En este apartado, son dos los temas considerados importantes a tratar. Uno es el tema de la subjetividad involucrada en el conflicto del acoso sexual a nivel de las partes implicadas y del tipo de medidas reguladoras a implementar.
En el primer tema, confluyen diversos aspectos. Primero, como se planteó en el subtema del asedio sexual visto como un tabú, aparece la atribución y juicio de valor que realiza la víctima ante una situación de acoso. Desde un punto de vista estrictamente psicológico, se puede observar como la realidad es personal y única según las propias características de personalidad, y por lo tanto, una misma situación puede verse de modo distinto según el observador. Según esto, lo que para una persona puede ser una clara situación de acoso sexual, para otra puede no serlo (Rapaport, 1999). Refiriendo al tema a la psicopatología de la personalidad, por ejemplo, si una persona presenta un estilo de personalidad paranoideo, es muy probable que vea a su alrededor permanentes amenazas a su integridad y capacidad, con lo consecuentes riesgos de pérdida del empleo.
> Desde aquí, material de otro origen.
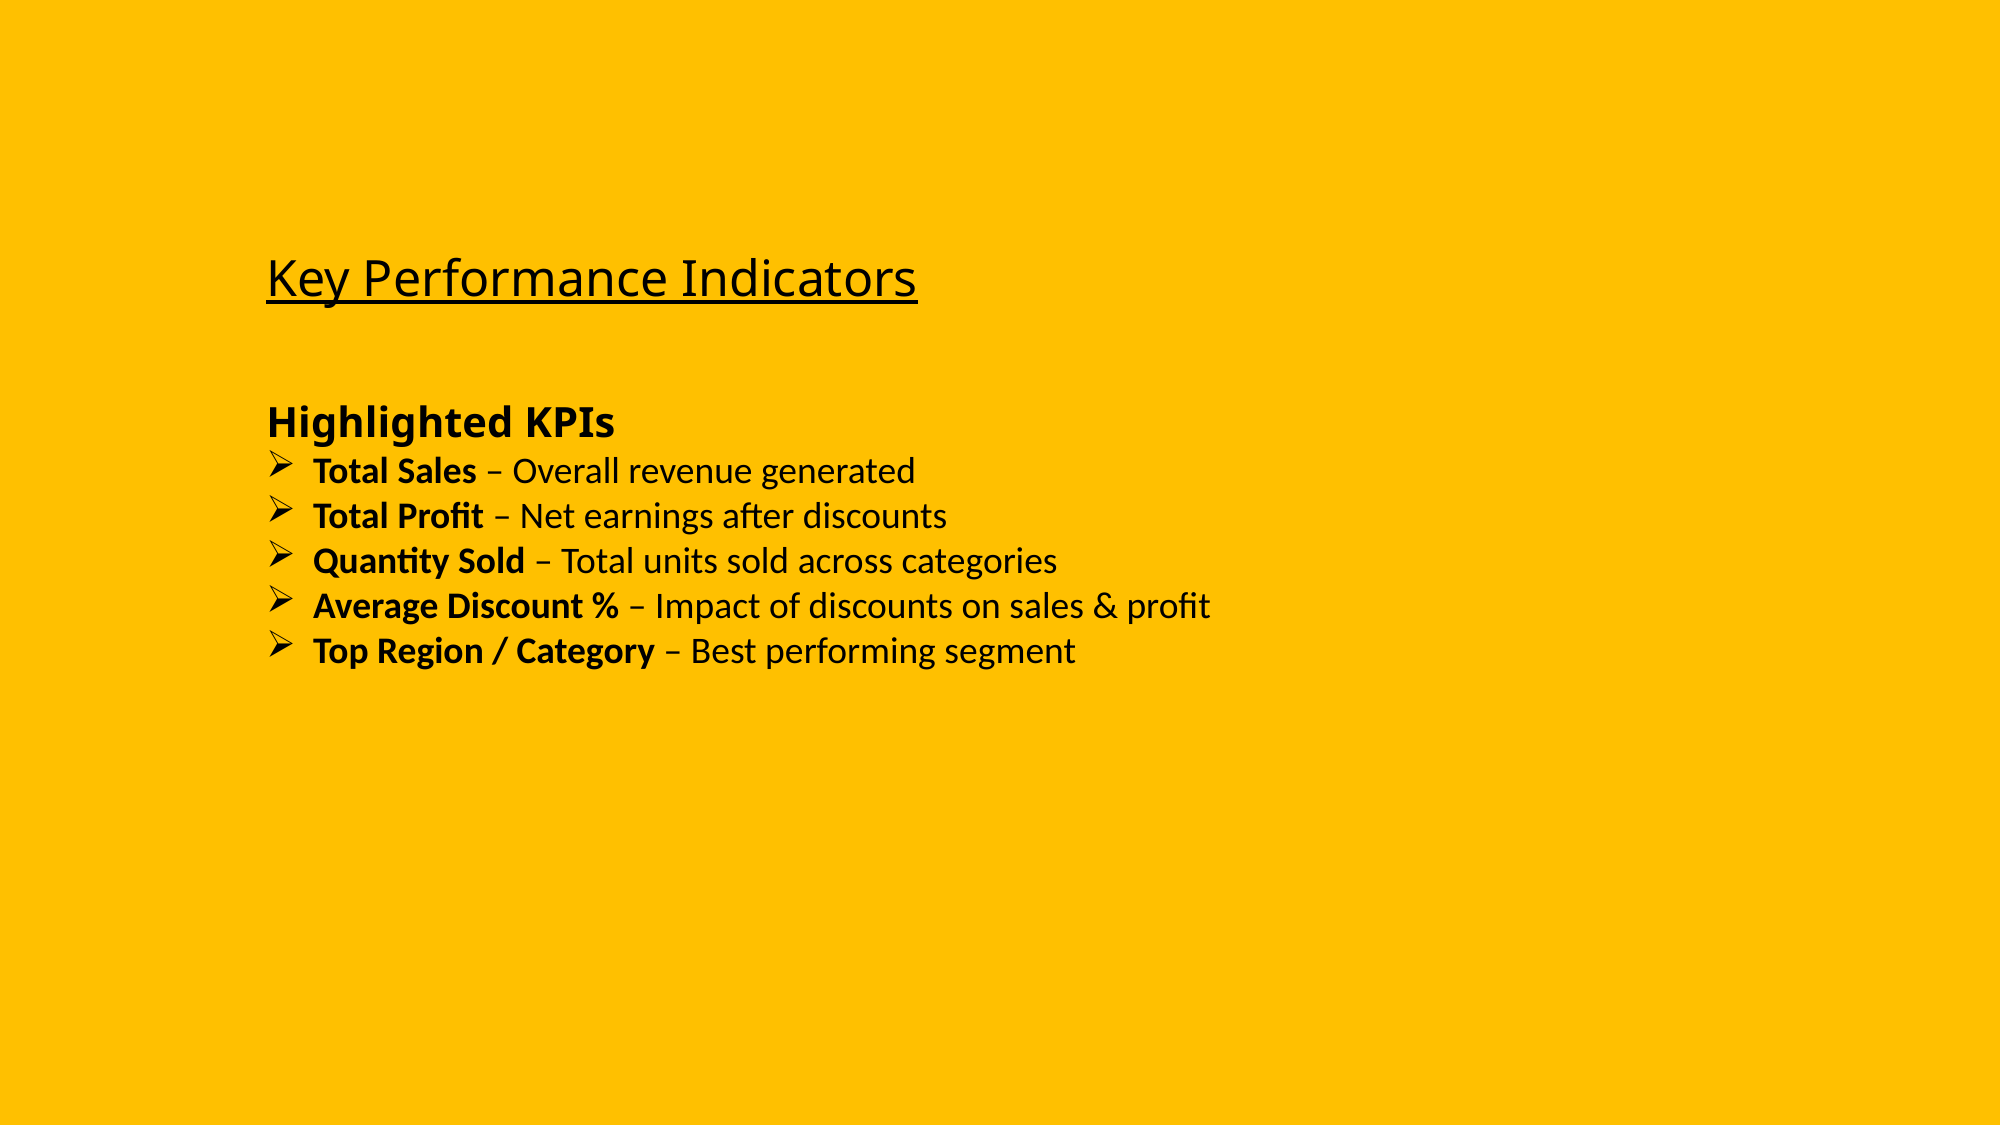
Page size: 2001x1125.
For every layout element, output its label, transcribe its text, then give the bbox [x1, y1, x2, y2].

text_box Highlighted KPIs Total Sales – Overall revenue generated Total Profit – Net earnings after discounts Quantity Sold – Total units sold across categories Average Discount % – Impact of discounts on sales & profit Top Region / Category – Best performing segment [251, 388, 1500, 679]
text_box Key Performance Indicators [251, 238, 1251, 314]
A menudo los acusados de asedio sexual expresan que la culpa del acoso la tiene la víctima, según su forma de vestir o manera de actuar explica y justifica que sean asediadas (Dirección del Trabajo, citado en Henríquez 1999). En este sentido, si se sigue con la terminología de los estilos de personalidad, una personalidad histriónica calza con las características expuestas por los acusados: vestimenta en extremo provocativa, ajustada al cuerpo, gestos insinuantes, sensuales e invitadores, y que, al momento de que el aludido acepta la insinuación, la persona se escabulle, reclama abuso de poder y luego acusa a la "víctima"(que sería el acosador) de acoso sexual.
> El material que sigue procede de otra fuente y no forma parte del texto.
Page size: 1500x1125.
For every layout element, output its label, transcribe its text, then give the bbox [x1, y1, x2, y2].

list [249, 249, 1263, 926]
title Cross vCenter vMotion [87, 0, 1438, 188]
Según lo expuesto anteriormente, el tema reclama una evaluación precisa y psicológica de cada caso en particular para determinar las circunstancias reales y/o fantaseadas respecto al acoso. Como se puede concluir, es muy probable que en muchos de los casos se trate más bien de una historia de atribuciones más que una realidad factual.
Sin embargo, este argumento no puede servir para justificar el no tomar medidas al respecto. Como se expresó también en el subtema del asedio sexual como tabú, muchas veces se pierde el límite entre lo que son las relaciones informales de compañerismo y lo que es asedio propiamente tal. Si se legisla sobre el tema, puede que se produzcan abusos sobre la ley por transformar en asedio sexual una situación que vulgarmente no lo es por sacar ventajas personales. Puede que incluso muchas formas de venganza personal hacia el empleador por diversos motivos, se traduzcan en innumerables denuncias por acoso , yendo la ley en directo desmedro del empleador.
Por último, se hace alusión en materia de legislación laboral (Reyes, 2000) al sindicalismo en Chile, y la negociación colectiva. "Gracias a la semilla plantada por el sindicalismo, las empresas han logrado entender paulatinamente que si sus objetivos corporativos se identifican con los objetivos particulares de sus trabajadores, se experimentará una mayor rendimiento y productividad, logrando así un desarrollo equitativo de ambas partes". Se plantea en estos términos, que la mejor forma de dar solución al problema del acoso sexual y la discriminación laboral y su consecuente daño moral, es a través de un organismo de trabajadores que planteen mecanismos de detección y manejo de situaciones anormales en el trabajo, en un marco de negociación con el empleador, donde se determinen en conjunto una definición consensual sobre el asunto, parámetros de acción, modalidad de protección al denunciante y términos en que se recurrirá a la ley en caso de que sea necesario.